*** Opening of Extracted records ***

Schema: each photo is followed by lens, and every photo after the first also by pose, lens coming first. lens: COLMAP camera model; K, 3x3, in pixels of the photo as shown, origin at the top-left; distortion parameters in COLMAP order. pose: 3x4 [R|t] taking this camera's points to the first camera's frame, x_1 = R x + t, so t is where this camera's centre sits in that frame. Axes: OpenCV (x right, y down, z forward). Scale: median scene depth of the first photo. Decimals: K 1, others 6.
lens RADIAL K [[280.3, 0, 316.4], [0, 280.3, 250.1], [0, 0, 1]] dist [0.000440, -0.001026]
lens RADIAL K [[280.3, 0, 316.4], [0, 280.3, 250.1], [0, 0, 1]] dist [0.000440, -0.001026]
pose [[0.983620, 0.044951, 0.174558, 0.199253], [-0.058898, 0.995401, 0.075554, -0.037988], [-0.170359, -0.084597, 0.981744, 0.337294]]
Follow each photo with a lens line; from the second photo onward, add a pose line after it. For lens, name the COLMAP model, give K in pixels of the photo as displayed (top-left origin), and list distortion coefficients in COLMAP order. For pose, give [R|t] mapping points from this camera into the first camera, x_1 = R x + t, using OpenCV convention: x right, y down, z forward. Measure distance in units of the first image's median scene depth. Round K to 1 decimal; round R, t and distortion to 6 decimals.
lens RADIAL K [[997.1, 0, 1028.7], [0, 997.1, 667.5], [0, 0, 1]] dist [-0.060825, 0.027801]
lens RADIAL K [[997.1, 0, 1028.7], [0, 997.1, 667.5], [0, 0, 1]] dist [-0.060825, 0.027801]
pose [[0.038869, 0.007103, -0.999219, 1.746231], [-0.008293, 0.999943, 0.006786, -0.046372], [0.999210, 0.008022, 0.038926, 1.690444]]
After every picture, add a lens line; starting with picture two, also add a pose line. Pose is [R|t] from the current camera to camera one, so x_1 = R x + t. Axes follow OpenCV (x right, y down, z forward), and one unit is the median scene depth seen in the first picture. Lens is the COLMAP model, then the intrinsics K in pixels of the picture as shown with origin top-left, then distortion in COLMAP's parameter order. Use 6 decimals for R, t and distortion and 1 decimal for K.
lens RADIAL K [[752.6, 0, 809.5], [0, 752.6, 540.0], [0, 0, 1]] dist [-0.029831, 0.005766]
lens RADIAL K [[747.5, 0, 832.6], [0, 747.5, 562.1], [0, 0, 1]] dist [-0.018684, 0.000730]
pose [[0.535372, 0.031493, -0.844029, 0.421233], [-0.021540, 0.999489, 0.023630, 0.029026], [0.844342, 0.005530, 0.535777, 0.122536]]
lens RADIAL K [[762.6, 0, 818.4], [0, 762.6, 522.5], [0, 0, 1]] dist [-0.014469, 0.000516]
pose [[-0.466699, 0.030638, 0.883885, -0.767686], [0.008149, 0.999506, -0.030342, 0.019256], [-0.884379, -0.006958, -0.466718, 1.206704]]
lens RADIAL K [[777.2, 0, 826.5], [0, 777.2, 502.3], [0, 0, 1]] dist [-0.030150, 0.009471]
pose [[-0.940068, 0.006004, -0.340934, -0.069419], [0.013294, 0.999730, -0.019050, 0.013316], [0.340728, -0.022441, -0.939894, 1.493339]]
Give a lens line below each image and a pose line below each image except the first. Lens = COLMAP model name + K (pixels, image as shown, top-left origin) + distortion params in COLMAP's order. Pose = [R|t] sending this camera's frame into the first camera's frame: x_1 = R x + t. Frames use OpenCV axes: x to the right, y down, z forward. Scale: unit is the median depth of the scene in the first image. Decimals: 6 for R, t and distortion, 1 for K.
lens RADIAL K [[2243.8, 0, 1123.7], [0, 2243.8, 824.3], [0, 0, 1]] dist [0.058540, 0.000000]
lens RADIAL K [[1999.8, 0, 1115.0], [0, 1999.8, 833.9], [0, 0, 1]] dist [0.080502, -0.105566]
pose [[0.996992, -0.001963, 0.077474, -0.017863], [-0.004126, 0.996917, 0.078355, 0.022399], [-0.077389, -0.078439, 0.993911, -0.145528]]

*** Close of Extracted records ***

▶ [Activity]:
Recast the rows between the line holding "Follow each photo" and the line holding "0.008022, 0.038926, 1.690444]]", inclusive, as a numbered list, leaving out any blank lines.

▶ [Reply]:
1. Follow each photo with a lens line; from the second photo onward, add a pose line after it. For lens, name the COLMAP model, give K in pixels of the photo as displayed (top-left origin), and list distortion coefficients in COLMAP order. For pose, give [R|t] mapping points from this camera into the first camera, x_1 = R x + t, using OpenCV convention: x right, y down, z forward. Measure distance in units of the first image's median scene depth. Round K to 1 decimal; round R, t and distortion to 6 decimals.
2. lens RADIAL K [[997.1, 0, 1028.7], [0, 997.1, 667.5], [0, 0, 1]] dist [-0.060825, 0.027801]
3. lens RADIAL K [[997.1, 0, 1028.7], [0, 997.1, 667.5], [0, 0, 1]] dist [-0.060825, 0.027801]
4. pose [[0.038869, 0.007103, -0.999219, 1.746231], [-0.008293, 0.999943, 0.006786, -0.046372], [0.999210, 0.008022, 0.038926, 1.690444]]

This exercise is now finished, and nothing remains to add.